[quote user="Mike Fontes"]The reason I have brought this up is that providing the links as you do is fodder for destruction of the library sources. [/quote]
The controlSUITE examples do not come from the CCS team. However, that type of example (using references to source files instead of actually adding it to the project) is a common one which helps with project portability. The issue is that many source files are shared among various example projects and library projects. I tend to just back up the source files. It's something that I have always done in CCS and when using other environments.
[quote user="Mike Fontes"]I think there should be at least a visual cue to show which files are unique and which are libs.[/quote]
Linked files are identified by the little icon of a 'chain link' (or is it an arrow?) in the lower right corner of the icon of the source file.
[quote user="Mike Fontes"]I think there should be at least a visual cue to show which files are unique and which are libs. Better yet would be a copy option that was named correctly, which actually copied all the sources to the workspace folder so there would not be the chance of ruining the distribution code. The Copy all files button now does not copy anything but the one or two c files from the Controlsuite example, and leaves links that allow changes to all the lib files. That is a poor way to handle the file system. It is very bad when the user figures it out after loading and changing multiple files in multiple projects, and then finds that they are all broken![/quote]
Eclipse/CDT sees files that are linked and files that are physically in the folder as two different things.
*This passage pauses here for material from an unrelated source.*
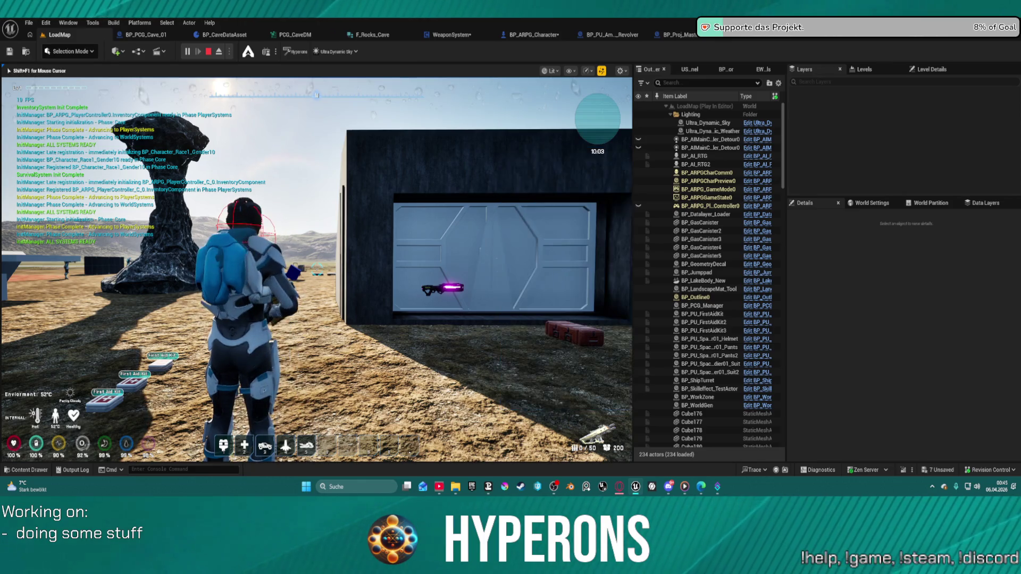
Step: Take the Plasma M stack from the DEV_ResContainer and equip the purple plasma rifle
key("w")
Files physically in the folder are source files that have been added to the project. Linked files are just that - the project only keeps a reference to the file. So the reference is part of the project, not the file itself. Now I admit that to the user, they will not care if a file is physically inside the folder or if there is just a reference - both are to be compiled and resulting object files to be linked by the linker. But CCS is leveraging Eclipse/CDT and this is what was inherited. Your suggestion certainly makes more sense and is worth investigating.